Кое-где мелькали одинокие фигуры. Все это были очень молодые люди с бледными, изнуренными лицами, небрежно, иногда даже бедно одетые, с фанатическим и в то же время тупым выражением в лице. Глаза их лихорадочно горели; они то мрачно сдвигали брови, то как-то зло усмехались, а некоторые из них так даже шептали сами с собою, измеряя комнаты большими, неровными шагами.

Рено указал Сергею на двух-трех таких молодых людей.
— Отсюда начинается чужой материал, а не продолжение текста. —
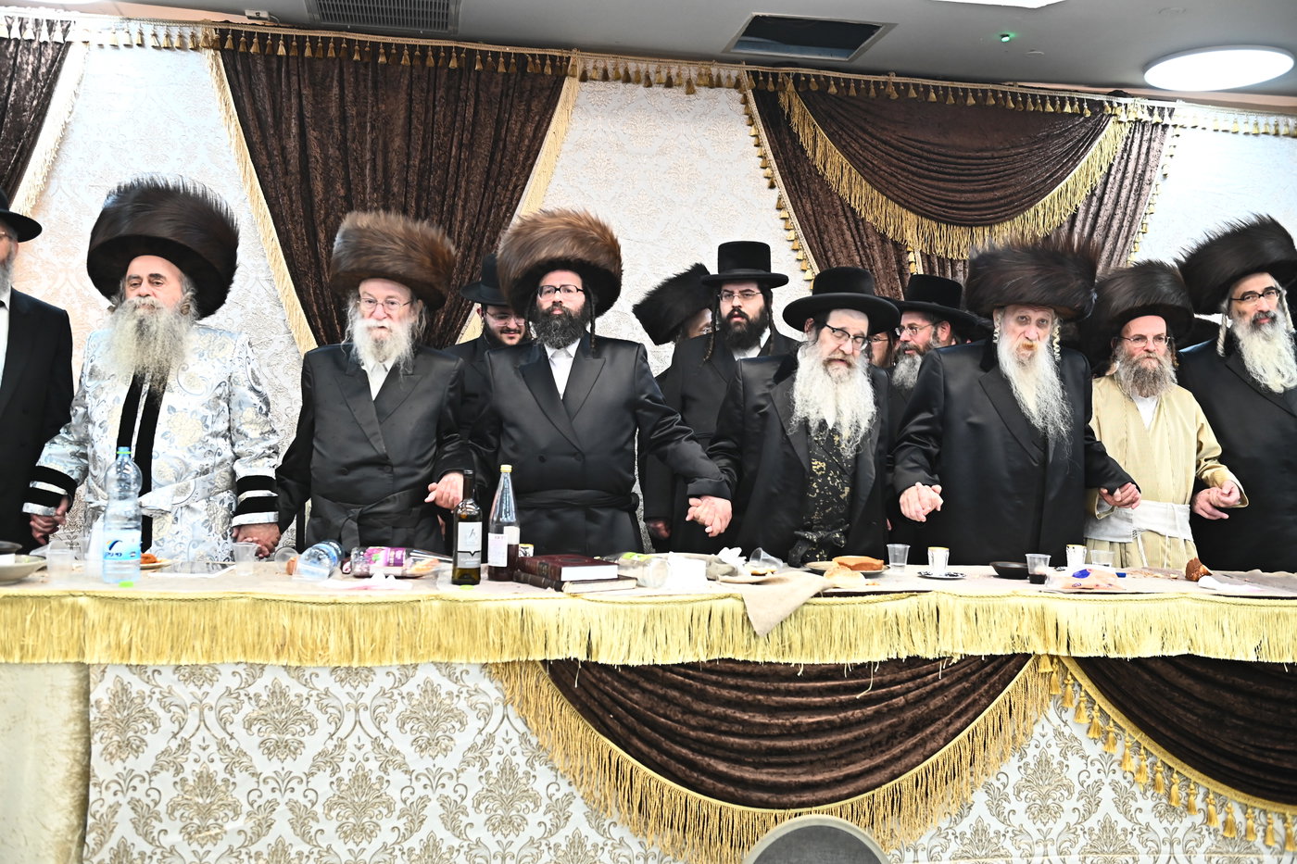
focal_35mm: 36
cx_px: 648
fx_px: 1297
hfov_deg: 53.1
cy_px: 432
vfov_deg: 36.9
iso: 2000
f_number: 4
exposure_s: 1/200
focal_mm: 36
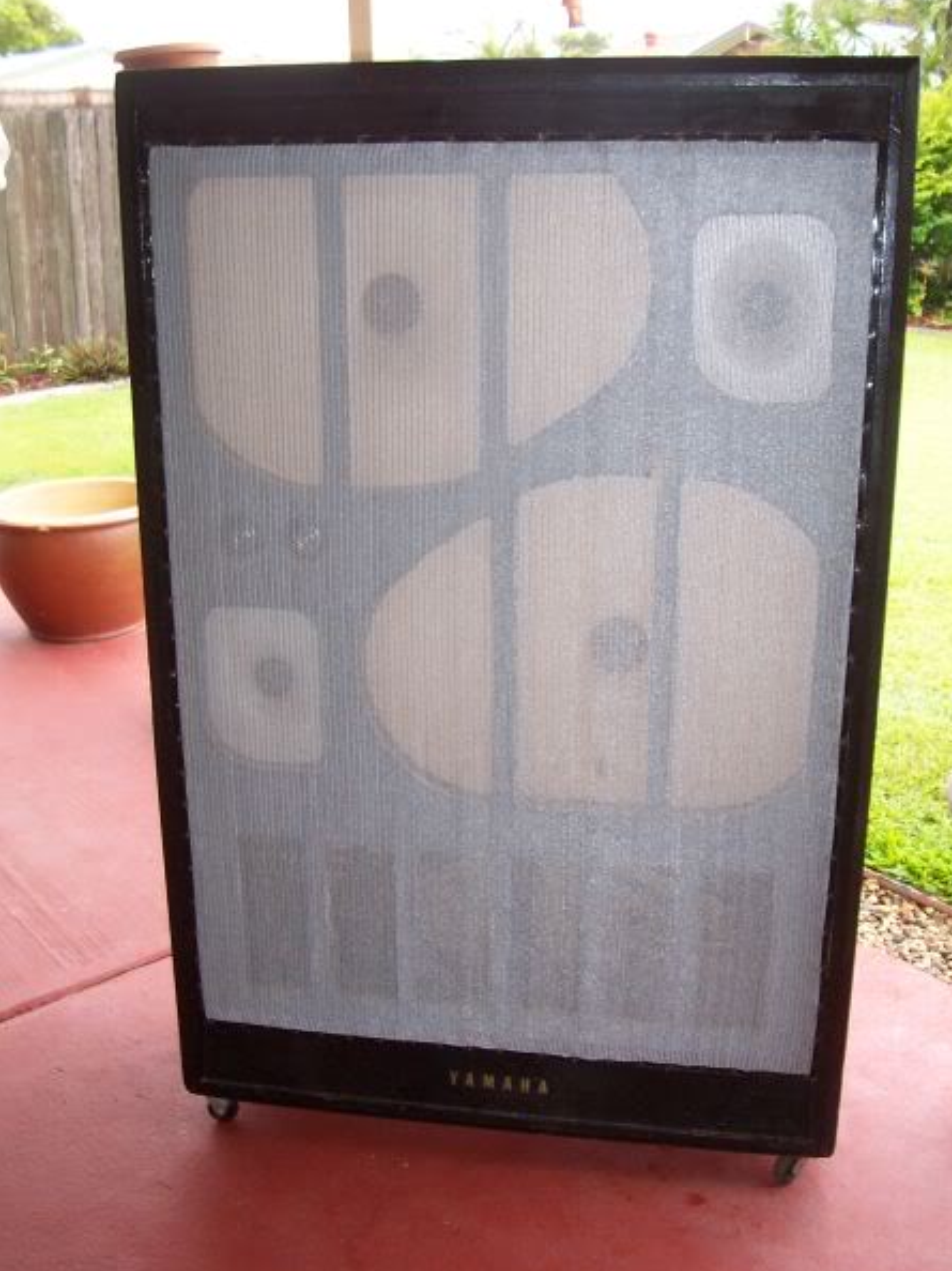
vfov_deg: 49.0
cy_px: 642
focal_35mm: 38
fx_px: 1394
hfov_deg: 37.7
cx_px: 487
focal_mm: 5.6
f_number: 2.8
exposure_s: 1/60
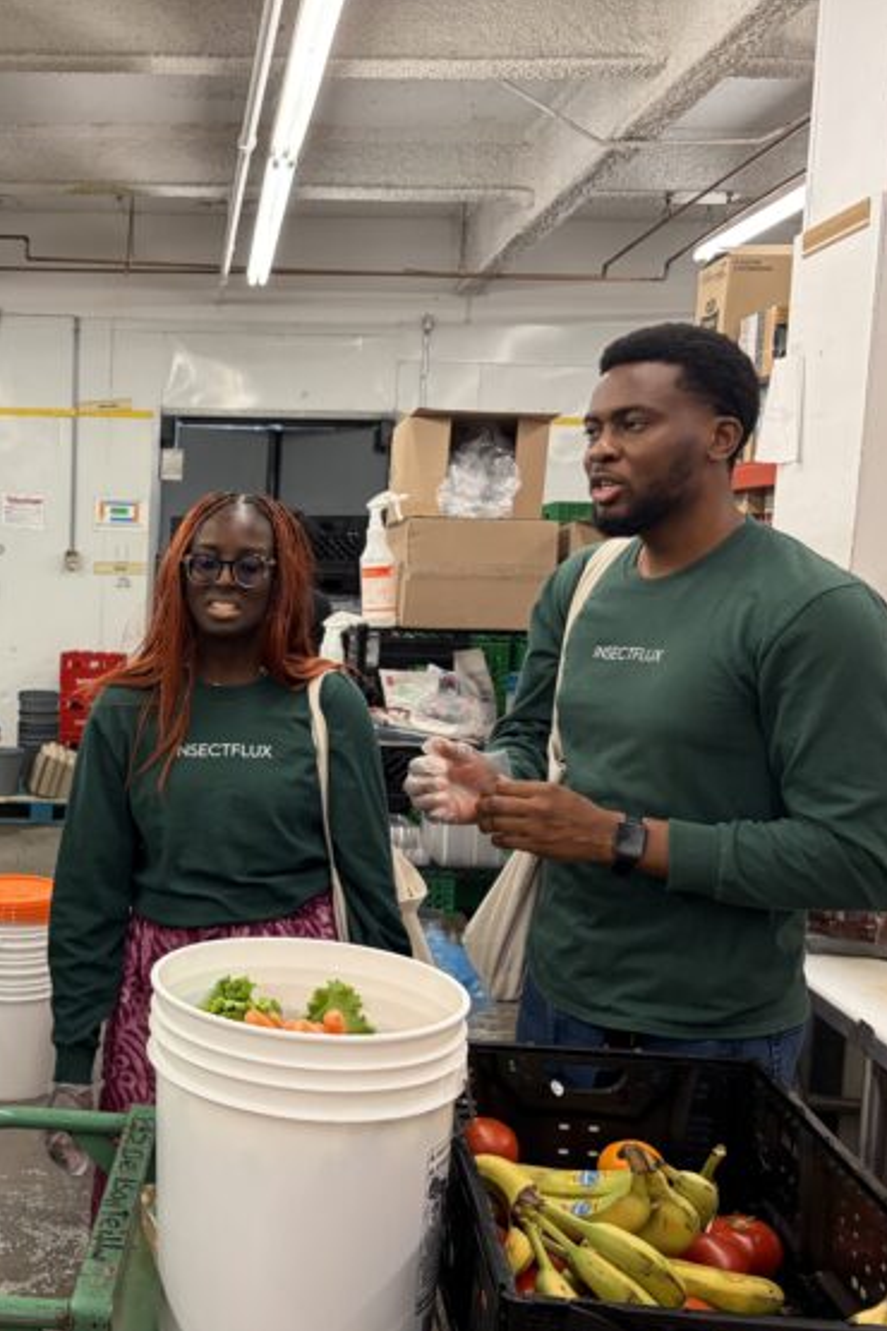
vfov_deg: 51.9
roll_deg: -1.4
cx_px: 84
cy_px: 669
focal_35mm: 37
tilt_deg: -4.5
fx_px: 1367
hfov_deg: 33.9
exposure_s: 1/120
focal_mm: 5.96
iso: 250
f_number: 1.6
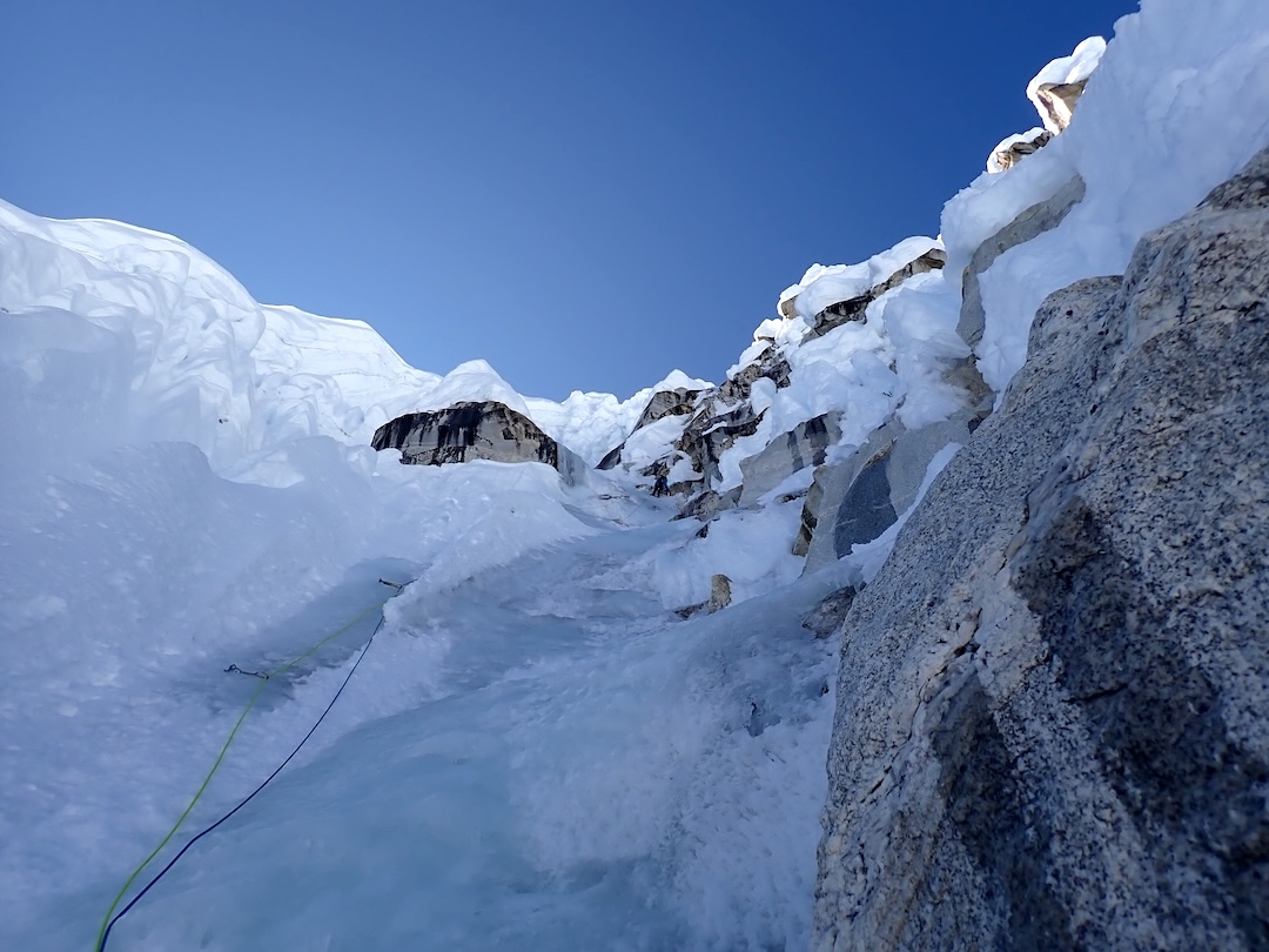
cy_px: 476
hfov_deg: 69.4
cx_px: 634
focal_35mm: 25
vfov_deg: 54.9
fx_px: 916
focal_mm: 4.5
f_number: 8
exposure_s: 1/200
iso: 100
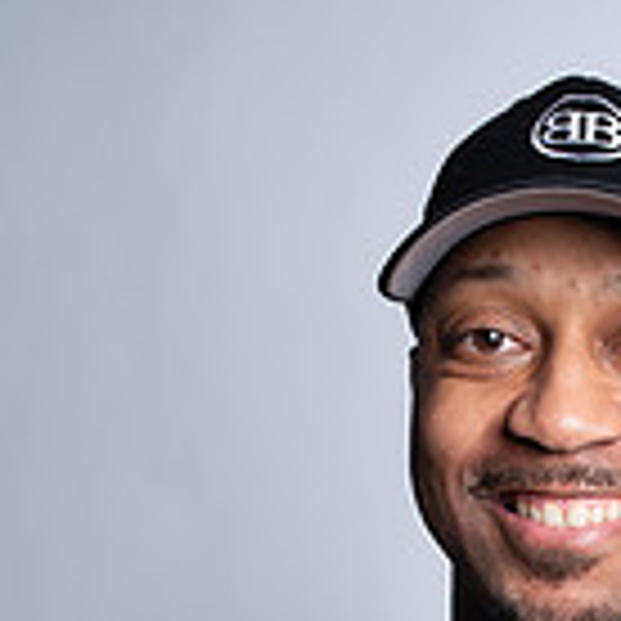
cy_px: 886
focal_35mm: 97
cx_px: 639
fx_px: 1969
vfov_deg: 16.6
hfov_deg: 17.5
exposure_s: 1/200
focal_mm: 35
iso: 250
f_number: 6.3
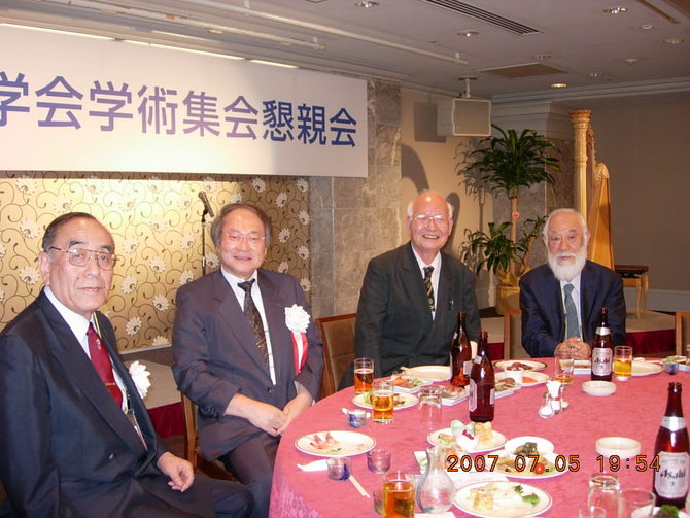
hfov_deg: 49.0
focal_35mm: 38
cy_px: 259
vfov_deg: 37.7
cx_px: 345
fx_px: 758
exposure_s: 1/52.2
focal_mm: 7.8
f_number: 2.8
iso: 105
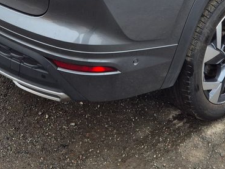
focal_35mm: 64
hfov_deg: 29.9
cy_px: -53
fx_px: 416
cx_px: 164
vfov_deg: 20.8
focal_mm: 5.4
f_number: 1.8
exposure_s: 1/318
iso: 25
— Вот, смотрите, — сказал он, — вот они, эти герои, вот новые якобинцы!.. Это маньяки, больные изверги — и ничего больше… И пожалейте меня! — ведь я еще в России мечтал об этой молодежи, об этих новых, непочатых силах, которым суждено спасти Францию от всех бед… Как жестоко я обманут, как я одурачен! Теперь я хорошо познакомился с этим типом. Их много, они явились из всех углов Франции… Они не вожаки, но первые исполнители бесчинства… Они рассуждать не умеют, неспособны… Они глухи и слепы! Но кричать могут и кричать отчаянно. Их отравили красивыми фразами и, заучив эти фазы, они только и мечтают стать палачами!

— Однако, — прибавил он, — поспешим ввиду заседания; вот вам входной билет — я чуть было не забыл, что без билета вас бы не впустили. По счастью, у меня два в кармане.